In the event of an epidemic, traditional bioinformatics can help us understand how the virus behaves in a closed system. But an information biology approach to studying that epidemic would incorporate other data about the affected area, like census records, maps, and traffic patterns, to paint a more complete contextual picture of the virus’ total impact.
Technological advances from the last decade have made this approach possible, including mechanisms that record and provide access to data, mobility, and high-performance computing infrastructure. Researchers are developing methods to process enormous amounts of relevant data in seconds and get answers to complex questions more quickly. In a biosocial context, the implications of these advances are staggering.
A New Way of Thinking About Old Problems
The Biocomplexity Institute of Virginia Tech is focused on building information tools driven by real-world problems that need immediate answers. Synthesizing previously disconnected areas of research into a single body of data is a massive task, but could mean systematic advances for science that affect everything from public policy to how we think about the bacteria in our own gut.
The Network Dynamics and Simulation Science Laboratory (NDSSL) and the Nutritional Immunology and Molecular Medicine Laboratory (NIMML) have been working to determine the most effective treatment for bacterial infections in the human gastrointestinal tract. NIMML analyzes the bacteria, then NDSSL uses the data to create a computational model simulating the body’s inflammatory response to infection.

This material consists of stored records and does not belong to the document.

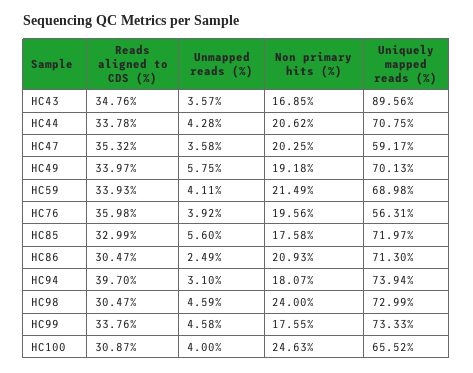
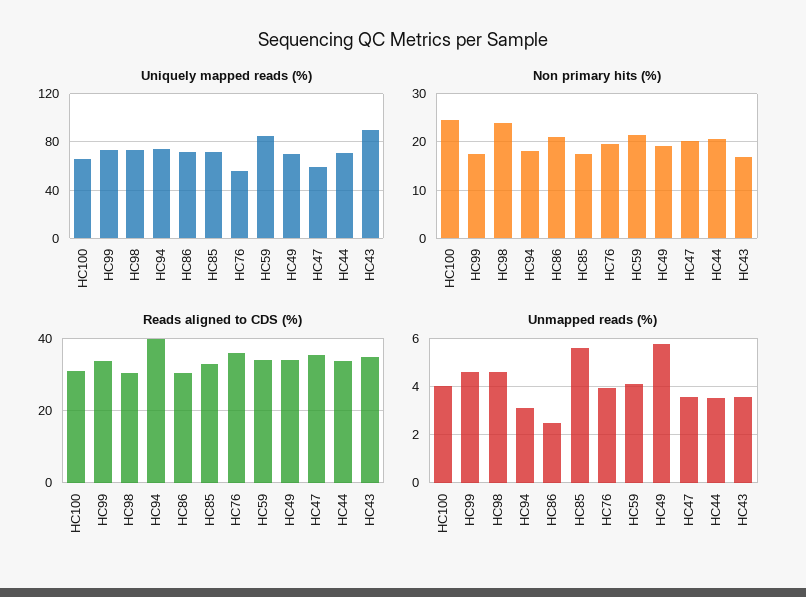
  {
    "Reads aligned to CDS (%)": {
      "HC43": 34.76,
      "HC44": 33.78,
      "HC47": 35.32,
      "HC49": 33.97,
      "HC59": 33.93,
      "HC76": 35.98,
      "HC85": 32.99,
      "HC86": 30.47,
      "HC94": 39.7,
      "HC98": 30.47,
      "HC99": 33.76,
      "HC100": 30.87
    },
    "Unmapped reads (%)": {
      "HC43": 3.57,
-     "HC44": 4.28,
+     "HC44": 3.5,
      "HC47": 3.58,
      "HC49": 5.75,
      "HC59": 4.11,
      "HC76": 3.92,
      "HC85": 5.6,
      "HC86": 2.49,
      "HC94": 3.1,
      "HC98": 4.59,
      "HC99": 4.58,
      "HC100": 4
    },
    "Non primary hits (%)": {
      "HC43": 16.85,
      "HC44": 20.62,
      "HC47": 20.25,
      "HC49": 19.18,
      "HC59": 21.49,
      "HC76": 19.56,
      "HC85": 17.58,
      "HC86": 20.93,
      "HC94": 18.07,
      "HC98": 24,
      "HC99": 17.55,
      "HC100": 24.63
    },
    "Uniquely mapped reads (%)": {
      "HC43": 89.56,
      "HC44": 70.75,
      "HC47": 59.17,
      "HC49": 70.13,
-     "HC59": 68.98,
+     "HC59": 85,
      "HC76": 56.31,
      "HC85": 71.97,
      "HC86": 71.3,
      "HC94": 73.94,
      "HC98": 72.99,
      "HC99": 73.33,
      "HC100": 65.52
    }
  }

Together, they found that attempts to kill off the bacteria would cause an imbalance in a patient’s microbiome, the community of microscopic organisms that resides in the human body. The simulations show negative side effects so disruptive that it would actually be more effective to treat the inflammation rather than try to eliminate the infection itself. Since current drug therapies often have negative side effects, the laboratories are working to discover which natural pathways would be best to aid in treating inflammation.
Researchers used localized readings of air quality data to track a simulated population's ozone exposure as it moved throughout a "normal" day.
Scientists at the Biocomplexity Institute of Virginia Tech are also doing information biology research on the macro level. The Social Decision and Analytics Laboratory (SDAL) has helped the city of Houston, Texas, provide better air quality by showing how their population dynamics affect ozone production. The analysis examined seemingly disparate types of data, and has helped them make decisions about their environmental policies.
Projects like these show the range of what’s at stake. With information biology research taking on vast quantities of data, we can bring new interpretations to old problems that have never been possible before.